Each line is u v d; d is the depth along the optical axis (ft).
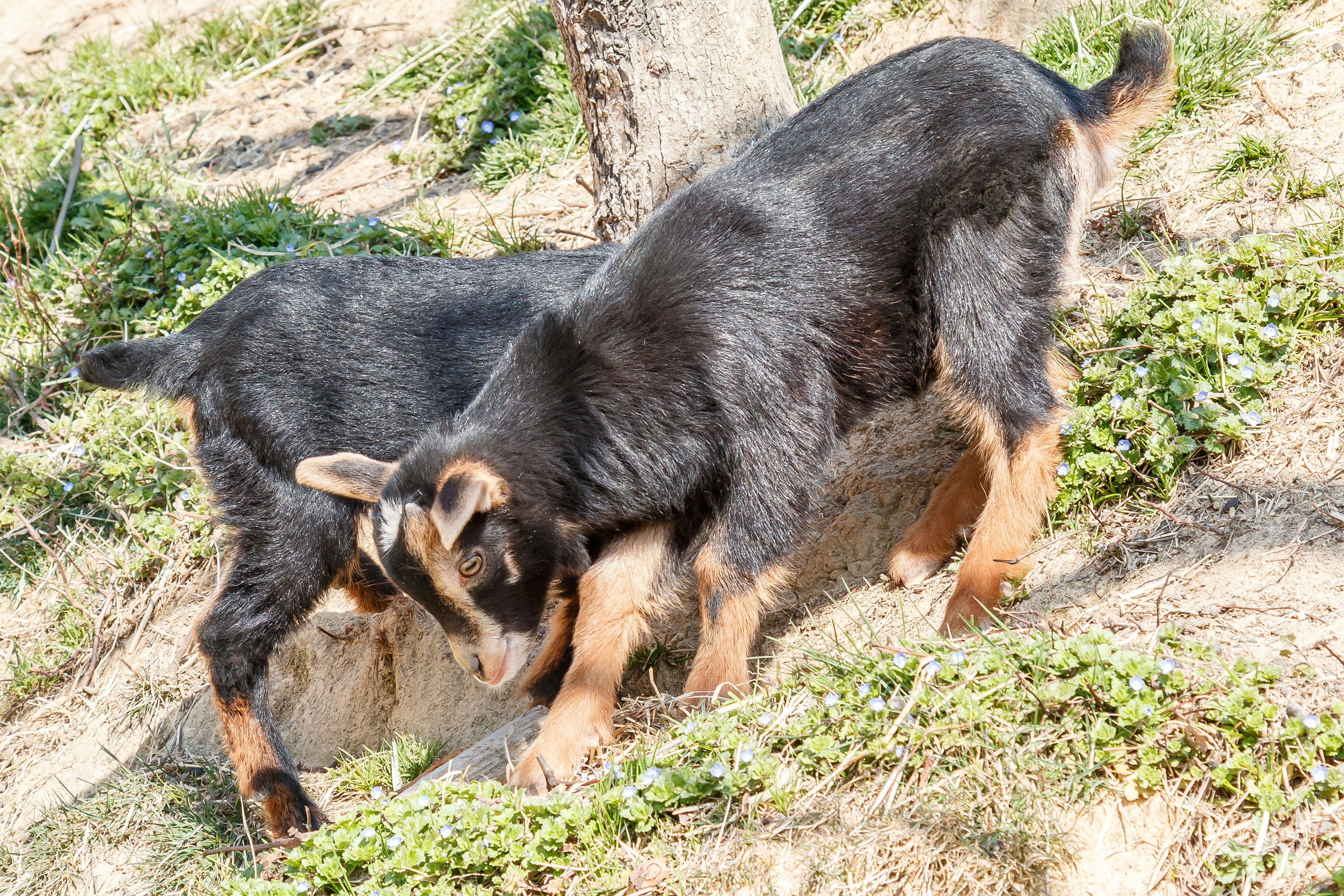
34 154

...

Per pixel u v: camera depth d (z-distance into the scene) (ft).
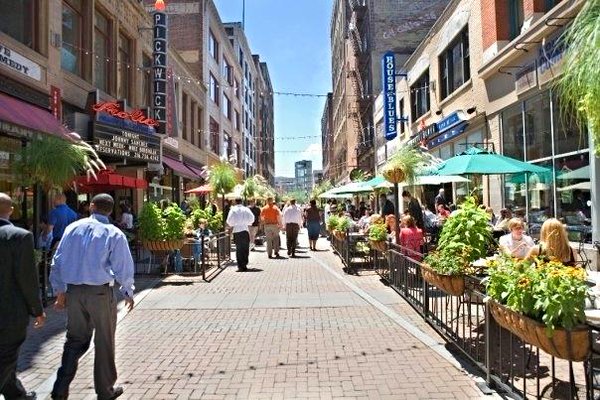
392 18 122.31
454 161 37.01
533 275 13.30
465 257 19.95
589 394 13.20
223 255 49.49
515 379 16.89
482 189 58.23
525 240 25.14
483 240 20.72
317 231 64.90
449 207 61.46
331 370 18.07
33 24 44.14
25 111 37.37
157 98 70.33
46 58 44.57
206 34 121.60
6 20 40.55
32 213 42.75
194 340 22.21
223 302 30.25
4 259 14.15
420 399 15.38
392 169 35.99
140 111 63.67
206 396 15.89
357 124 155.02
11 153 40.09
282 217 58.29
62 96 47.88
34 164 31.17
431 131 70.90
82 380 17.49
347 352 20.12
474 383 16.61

Action item: When the line with "206 34 121.60" is reached in the data above, begin copying, and stop after the line with "474 383 16.61"; copy each line exactly, both ends included.

Solution for this problem:
206 34 121.60
6 20 40.55
32 213 42.75
194 340 22.21
223 302 30.25
4 259 14.15
420 399 15.38
392 169 35.99
140 111 63.67
206 396 15.89
357 124 155.02
11 153 40.09
282 217 58.29
62 96 47.88
34 164 31.17
431 131 70.90
82 380 17.49
347 352 20.12
474 383 16.61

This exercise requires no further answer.